Bafiento, petulante, caprichoso,
desbragado e loquaz
Sei que os radicais me condenam como herético, que os conservadores me
repelem como inoportuno, que os ultramontanos me fulminam como preverso.
Acoimado de miguelismo, condenado como espírito azedo e pessimista, tive a
sorte que esperava, e os motivos desta minha expectativa provaram fundados.
Levou-se a mal, como era de supor, que eu procurassse deslindar da teia de
lendas absurdas ou risíveis o carácter pessoal de D. Miguel: chamou-se a
isso uma apologia. Nem um facto, nem uma indignação legítima, foram,
todavia, contestados, o que não me leva a alterar o retrato desse príncipe,
simpático para mim na sua infelicidade. Recorrendo a papéis velhos, ousei
interrogar-me sobre se há recursos bastantes, intelectuais, morais,
sobretudo económicos, para subsistirmos como povo autónomo. Fiquei a saber
que os tempos dão razão aos sebastianistas. Porque, entre nós, surgiu um
novo sistema de governo, não previsto por Aristóteles. Transaccionou-se com
todos os vícios históricos da sociedade, dando ao comunismo burocrático uma
expansão tal que, satisfazendo a todos, atrofiasse as sementes das futuras
revoluções. Às engrenagens administrativas de que o Estado já dispunha,
juntou-se a legião nova dos beneficiados de obras públicas; muitos milhares
de funcionários, mais ou menos opiparamente prebendados; muitas centenas de
concessionários enriquecidos. Mas há quem continue a escrever com a pena
molhada no fel amargo do ódio. Há uma decadência no caracter e uma
desnacionalização na cultura. E se hoje se levanta esporadicamente alguma
excepção, o facto é que se cindiu a tradição intelectual, que se perdeu o
hábito de pensar, que apenas se escreve, por arte ou por indústria, numa
linguagem mascavada, o que vem cozinhado e requentado de uma qualquer
capital dos grandes deste mundo. Mas, ai dos que não tiverem olhos para ver!

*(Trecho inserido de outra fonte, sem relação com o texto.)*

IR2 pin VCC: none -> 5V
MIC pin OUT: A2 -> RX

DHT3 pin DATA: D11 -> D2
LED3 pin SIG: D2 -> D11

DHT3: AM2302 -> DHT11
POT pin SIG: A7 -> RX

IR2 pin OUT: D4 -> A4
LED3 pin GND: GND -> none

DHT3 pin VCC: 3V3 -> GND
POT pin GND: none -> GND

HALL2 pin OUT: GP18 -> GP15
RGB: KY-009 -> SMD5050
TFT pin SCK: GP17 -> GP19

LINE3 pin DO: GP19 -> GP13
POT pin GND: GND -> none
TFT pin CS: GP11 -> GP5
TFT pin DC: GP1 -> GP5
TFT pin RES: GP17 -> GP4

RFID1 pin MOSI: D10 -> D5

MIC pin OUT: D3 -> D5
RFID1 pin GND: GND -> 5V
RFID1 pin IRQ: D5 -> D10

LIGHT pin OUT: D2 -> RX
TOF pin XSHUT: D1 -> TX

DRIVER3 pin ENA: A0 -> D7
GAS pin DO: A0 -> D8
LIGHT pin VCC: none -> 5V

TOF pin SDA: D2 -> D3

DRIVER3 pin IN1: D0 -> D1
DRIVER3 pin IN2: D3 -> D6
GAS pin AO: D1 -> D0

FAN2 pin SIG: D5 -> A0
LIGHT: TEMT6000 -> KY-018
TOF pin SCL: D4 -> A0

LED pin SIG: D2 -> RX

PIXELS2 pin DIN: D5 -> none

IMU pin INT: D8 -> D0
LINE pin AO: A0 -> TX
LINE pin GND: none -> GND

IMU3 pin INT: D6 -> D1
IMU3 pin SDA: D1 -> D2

Porque a marcha dos tempos, o andar das coisas não param; e se em vez de
educar, seguirem destruindo; se em vez de proteger explorarem o povo as
classes que agora o dirigem, a democracia nem por isso deixará de vir. Mas
virá com um balão incendiário, um grito de guerra, uma foice, um chuço, um
machado, vingar-se de quem não soube cumprir o seu dever.